# Asynchronous Architecture
This document is only for introduction. if you need more detail on vite, please move to White Paper (opens new window)
The following are the main asynchronous characteristics in Vite’s designs:
- Asynchronous model of requests and responses
- Asynchronous model of writing and confirmation of transactions
- Asynchronous model of communications between contracts
# The Model of Asynchronous Requests
Transactions in Vite can be categorized as request transactions and response transactions. Regardless of whether an event is a transfer or the call of a contract, two successive transactions get generated on the ledger.
A transfer can be split into a receive transaction and a send transaction; a transaction to invoke a contract can be split into a contract request transaction and a contract response transaction; the message call within each contract can be split into a request transaction and a response transaction.
After the split, each transaction only affects the state of a single account, and transactions do not interfere with one another, which improves throughput. In addition, transactions by different accounts are also allocated to different nodes in the network, thereby increasing scalability.

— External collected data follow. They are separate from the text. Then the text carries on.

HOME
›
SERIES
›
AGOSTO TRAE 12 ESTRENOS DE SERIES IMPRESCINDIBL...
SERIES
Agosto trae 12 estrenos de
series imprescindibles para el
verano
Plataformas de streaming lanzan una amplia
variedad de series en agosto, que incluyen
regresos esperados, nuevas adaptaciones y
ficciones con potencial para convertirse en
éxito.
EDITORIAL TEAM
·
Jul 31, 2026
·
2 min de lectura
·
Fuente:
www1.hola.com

# The Model of Asynchronous Confirmation
In the Vite framework, writing transactions into a ledger and receiving confirmations by the system are also asynchronous. Different users may write transactions into the ledger in parallel., and the snapshot chain will take snapshots of the ledger at a constant rate. A confirmation happens once a snapshot of a transaction is taken. As the snapshot chain grows, the number of confirmations will also increase.
The mechanism of asynchronous confirmation will reduce the peaks and troughs of the speed of transaction writing, thus optimizing usage of resources.
Vite employs a hierarchical HDPoS consensus algorithm. Each account chain in the ledger generates local consensus results, and the snapshot chain at the highest level selects the final consensus result from the local consensus results.
# The Model of Asynchronous Communication
Vite's inter-contract communications incorporate a message-driven architecture, where the contracts do not share states but only communicate by sending messages to each other.
If a contract calls another contract, the former needs to send a request transaction first. This is logically similar to producing a message in MQ. After the node running the target contract observes the request transaction, the node writes a corresponding response transaction in the ledger, and updates the state of the contract. This process is equivalent to consuming a message from MQ.if a return value is needed, the target contract will send another message to the source contract in the same way.
In this model, Vite's ledger serves the role of the message middleware, and can guarantee the exactly-once semantics of messages.
The message-based architecture features high throughput and scalability. But on the flip side, the programming models become more complex. Not only is strong consistency not guaranteed, but latencies may become longer.
To address the above issues and reduce the cost of asynchronous programming, Vite will provide a contract language called Solidity++ and a full SDK associated with it. After rigorous research, we found that in actual scenarios , BASE semantics can replace ACID semantics. The increase in delay is still under control since the HDPoS consensus algorithm guarantees completion of the transaction confirmation within 1 second.